That's not too bad if it would be a syntax error to either set or shadow an existing variable with the match statement. Apparently it isn't, which is concerning. Personally I think I may have preferred something like:
match status:
case == not_found: # Check for equality
...
match status:
case as not_found: # bind status to variable not_found
...
At least the former should be an option instead of using a dotted name IMO.
You know, a lot of potentially confusing behavior would be avoided if programming languages had the sense to make variables read-only by default and disallow variable shadowing altogether.

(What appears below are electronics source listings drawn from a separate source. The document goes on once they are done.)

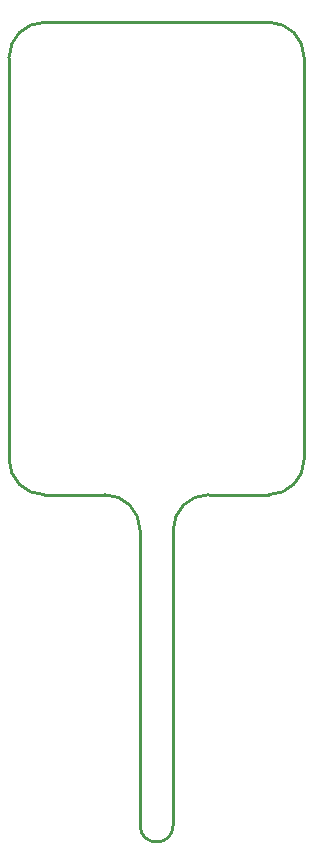
<source format=gbr>
%TF.GenerationSoftware,Altium Limited,Altium Designer,23.3.1 (30)*%
G04 Layer_Color=8388736*
%FSLAX26Y26*%
%MOIN*%
%TF.SameCoordinates,8EB50123-24BD-4293-BAC2-458A60E0733E*%
%TF.FilePolarity,Positive*%
%TF.FileFunction,Other,Board_Shape*%
%TF.Part,Single*%
G01*
G75*
%TA.AperFunction,NonConductor*%
%ADD27C,0.010000*%
D27*
X-55118Y984252D02*
G03*
X-173228Y1102362I-118110J0D01*
G01*
X173228D02*
G03*
X55118Y984252I0J-118110D01*
G01*
X-55118Y0D02*
G03*
X55118Y0I55118J0D01*
G01*
X374016Y1102362D02*
G03*
X492126Y1220472I0J118110D01*
G01*
X-492126D02*
G03*
X-374016Y1102362I118110J0D01*
G01*
X492126Y2559055D02*
G03*
X374016Y2677165I-118110J0D01*
G01*
X-374016D02*
G03*
X-492126Y2559055I0J-118110D01*
G01*
X-374016Y1102362D02*
X-173228D01*
X-55118Y0D02*
Y984252D01*
X55118Y0D02*
Y984252D01*
X173228Y1102362D02*
X374016D01*
X-492126Y1220472D02*
Y2559055D01*
X492126Y1220472D02*
Y2559055D01*
X-374016Y2677165D02*
X374016D01*
%TF.MD5,2bf40a1e33afa0045c63720b13c717a6*%
M02*

</source>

I really like shadowing, since it prevents me making mistakes all over the place by referring to the wrong thing. If I introduce a new name, I have two names cluttering up my namespace, and might pick the wrong one by mistake; for example if I validate 'myInput' to get 'myValidatedInput', later on I can still refer to 'myInput', which would be a mistake, and may end up bypassing the validation. On the other hand, I can shadow 'myInput' with the validated result, meaning that (a) I can no longer refer to the value I no longer want, (b) there's only one suitable "input" in scope, so it's easier to do things correctly, (c) I don't have to juggle multiple names and (d) it's pure and immutable, and hence easier to reason about than statements (like 'del(myInput)' or 'myInput = validate(myInput)'.
>I really like shadowing, since it prevents me making mistakes all over the place by referring to the wrong thing. If I introduce a new name, I have two names cluttering up my namespace, and might pick the wrong one by mistake;
Compared to having two versions of the same name, one shadowing another?

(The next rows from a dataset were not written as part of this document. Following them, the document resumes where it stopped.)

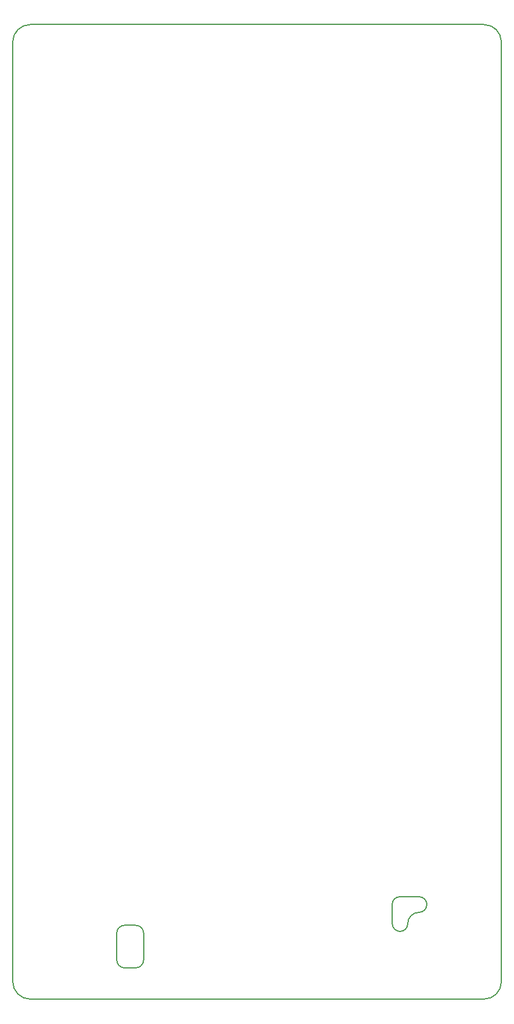
<source format=gbr>
G04 start of page 4 for group 8 idx 8 *
G04 Title: (unknown), outline *
G04 Creator: pcb 20091103 *
G04 CreationDate: Sun Jun 11 07:31:11 2023 UTC *
G04 For: bh *
G04 Format: Gerber/RS-274X *
G04 PCB-Dimensions: 370000 600000 *
G04 PCB-Coordinate-Origin: lower left *
%MOIN*%
%FSLAX25Y25*%
%LNMECHANICAL*%
%ADD35C,0.0060*%
G54D35*X304500Y577500D02*Y36000D01*
X22500D02*Y577500D01*
X32500Y587500D02*X294500D01*
X82500Y64000D02*Y48500D01*
X32500Y26000D02*X294500D01*
X246000Y85000D02*X257000D01*
X241500Y80500D02*Y69500D01*
X87000Y68500D02*X93500D01*
X98000Y64000D02*Y48500D01*
X87000Y44000D02*X93500D01*
X22500Y36000D02*G75*G03X32500Y26000I10000J0D01*G01*
Y587500D02*G75*G03X22500Y577500I0J-10000D01*G01*
X294500Y587500D02*G75*G02X304500Y577500I0J-10000D01*G01*
X294500Y26000D02*G75*G03X304500Y36000I0J10000D01*G01*
X241500Y80500D02*G75*G02X246000Y85000I4500J0D01*G01*
Y65000D02*G75*G02X241500Y69500I0J4500D01*G01*
X250500D02*G75*G02X246000Y65000I-4500J0D01*G01*
X257000Y85000D02*G75*G02X261500Y80500I0J-4500D01*G01*
G75*G02X257000Y76000I-4500J0D01*G01*
G75*G03X250500Y69500I0J-6500D01*G01*
X93500Y68500D02*G75*G02X98000Y64000I0J-4500D01*G01*
X82500D02*G75*G02X87000Y68500I4500J0D01*G01*
Y44000D02*G75*G02X82500Y48500I0J4500D01*G01*
X98000D02*G75*G02X93500Y44000I-4500J0D01*G01*
M02*

</source>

def neighbourhood(position):
return map(
lambda position: EDGE if position is None else position.absolute,
position.neighbours
)
The inner lambda is shadowing the name 'position'. This does two things:
1) It declares that the lambda doesn't depend on the argument of 'neighbourhood'
2) It prevents us referring to that argument by mistake
Compare it to a non-shadowing version:
def neighbourhood(position):
return map(
lambda neighbour: EDGE if neighbour is None else position.absolute,
position.neighbours
)
Oops, I've accidentally written 'position.absolute' instead of 'neighbour.absolute'!
This version doesn't make any declaration like (1), so the computer can't help me find or fix the problem; it's a perfectly valid program. A static type checker like mypy wouldn't help me either, since 'position' and 'neighbour' are presumably both the same type.
It's not even clear to a human that there's anything wrong with this code. The problem would only arise during testing (we hope!), and the logic error would have to be manually narrowed-down to this function. Even if we correctly diagnose that the 'if' is returning a different variable than it was checking, the fix is still ambiguous. We could do this:
EDGE if position is None else position.absolute
Or this:
EDGE if neighbour is None else neighbour.absolute
Both are consistent, but only the second one matches the shadowing example.
> Oops, I've accidentally written 'position.absolute' instead of 'neighbour.absolute'!
I'm going to be honest here, the number of times I've made that kind of mistake is absolutely dwarfed by the number of times I have used the wrong variable because I had accidentally shadowed it.
Neither mistake is super common, but I can't recall ever writing 'position.absolute' instead of 'neighbour.absolute' unless I legitimately needed both position and neighbour in scope and the problem was hard to reason about. I can recall accidentally reusing a variable like 'x' as an iteration variable and then using the wrong 'x' because I forgot, and I can also recall misunderstanding what some piece of code did because I thought 'x' was referring to the outer scope but I had missed that it was shadowed by another declaration. Shadowing has caused me many more problems than it solved, at least in my own experience.
>Oops, I've accidentally written 'position.absolute' instead of 'neighbour.absolute'!
That's a contrived example though, if I ever saw one.
I don't think that's the kind of issue people commonly have, compared to misuse of shadowed variable further down the scope.
And for your example, a better solution would be for the close to declare what it wants to use from its environment. Python doesn't allow this syntax, but some languages do:
def neighbourhood(position):
return map(
lambda neighbour use (): EDGE if neighbour is None else position.absolute,
position.neighbours
)
Now the compiler can again warn you, since you're only allowed to use neighbour in the lambda.
You know, a lot of potentially confusing behavior would be avoided if programming languages had the sense to make variables read-only by default and disallow variable shadowing altogether.